Releo todo varias veces, busco si hay archivos adjuntos e incluso chequeo mi papelera para ver si no lo he borrado por error o si lo he confundido por error con algún mensaje spam.

La ira comienza a burbujear en mi sangre. Esa tal Kaleigh es una buena para nada. Aunque, también cabe la fugaz posibilidad de que el viejo Luke me haya asesorado mal y se haya olvidado de comentarme alguna que otra cosita de relevancia cuando me reuní con él o, sencillamente, no le avisó a su nieta sobre lo que tenía qué decir en los correos... Con ese pensamiento en la mente, decido dejar el asunto por la paz.

—Disculpa que me entrometa, pero ¿te conozco? —me pregunta luego de saludar con una sonrisa, al parecer sincera, a la chica que entró después de mí.

Su voz me saca de mis pensamientos y subo la mirada, fingiendo confusión. Miro primero a la chica que se aleja y se sienta sola en una mesa para cuatro y luego la miro a ella: tengo sus ojos oscuros clavados en mi rostro. Espera expectante mi reacción mientras se acomoda el cabello en una coleta alta. Está más negro de cuando éramos pequeñas, no obstante, ahora lo lleva algo más corto, y pasa la la línea del busto.

—Mmm... no lo sé. Tú no me suenas —me apresuro a mentir de una forma descarada y sigo con mis asuntos.

«¡Oh! Pero sí que lo haces. Y lo que menos quiero hacer en estos momentos en Deeping Cross es hablar contigo, Rebecca Barnett», piensoposeída por la niñita de trece años que fui.

«Y menos después de haberme topado con el cretino de Kris, valga decir».

«¡Maldita sea! ¿Por qué sigo pensando en los brazos de Kris?».

No, no. Me niego en entablar una charla cordial con mi archienemiga de la infancia, por lo que hundo la cara en mi teléfono y jugueteo con uno de los pocos mechones rojizos que me quedan y que se escapan del moño desenfadado que me he hecho.

Minutos más tarde, Becca me habla de nuevo, pero para entregarme el pedido:

—Aquí está tu orden. Disfrútala. —Me regala una sonrisa, a leguas falsa.

Se la correspondo:

—Gracias, que tengas un buen día —respondo y huyo despavorida de allí. Temo que su olor a bruja se me pegue.
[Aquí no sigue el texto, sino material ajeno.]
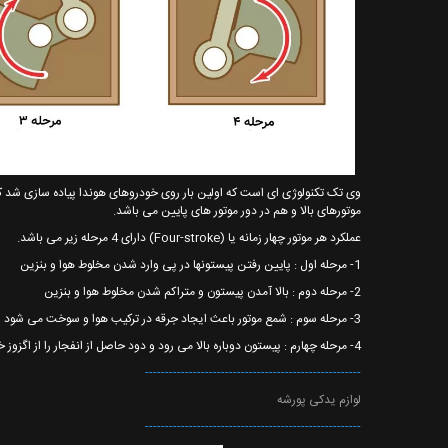
موتورهای بالا و هم در دور موتور های پایین می باشد.
عملکرد هر موتور چهار زمانه یا (Four-stroke) دارای 4 مرحله زیر می باشد.
1- مرحله اول : پایین رفتن پیستونها در پی وارد شدن مخلوط هوا و بنزین
2- مرحله دوم : بالا آمدن پیستون و متراکم شدن مخلوط هوا و بنزین
3- مرحله سوم : شمع موتور باعث ایجاد جرقه در ترکیب هوا و سوخت می شود و انرژی حاصل از این انفجار پیستون را به پایین میراند.
4- مرحله چهارم : پیستون دوباره بالا می رود و دود حاصل از انفجار را از اگزوز خارج می کند.
------------------------------------------------------
لوازم یدکی پورشه
------------------------------------------------------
Okey. Sí. Sé que hay una alta posibilidad de estar actuando de manera muy infantil, pero realmente esa perra no se merece mi misericordia. Los quince años que viví en Deeping Cross, esa maldita bully se encargó de hacerme la vida de cuadritos como un cliché mal armado de novela juvenil.

Suspiro.

No obstante, quiero creer que no solo hay cretinos en este pueblo. En mi infancia, también conocí personas excelentes y muy amables. Solo me pregunto si seguirán estando o se habrán extinto a causa de los imbéciles.

Poco a poco, me interno en la odisea que es caminar veinte cuadras para regresar a la biblioteca y entro en calor. ¿Cerca? ¿En serio? Por menos, en la ciudad, me tomaría una combinación de subterráneo o un taxi. Sin embargo, al menos la vista es pintoresca. Los jardines de las casas están cuidados, parecen salidos de esas revistas de decoración que mi padre suele acumular en el desván; el césped está perfectamente cortado y, aunque por la época casi no hay flores, las pocas que se ven son preciosas. Algunas son muy parecidas a las margaritas, pero con pétalos morados o blancos con el centro de color violeta, también las veo de pétalos amarillos o fucsias; en otras casas reconozco varios arbustos con florecillas pequeñas de colores pálidos; otros, al parecer, optaron por ornamentar las entradas con girasoles, dalias, claveles o crisantemos. El aroma que hay en el aire me resulta levemente embriagador; demasiado natural, demasiado intrínseco, casi interno. El gigantesco bosque de pinos, fresnos y eucaliptos que rodea al pueblo no se queda atrás y puja con sus vetas aromáticas, envolviéndolo todo con una fuerza igual de irracional que su extensión.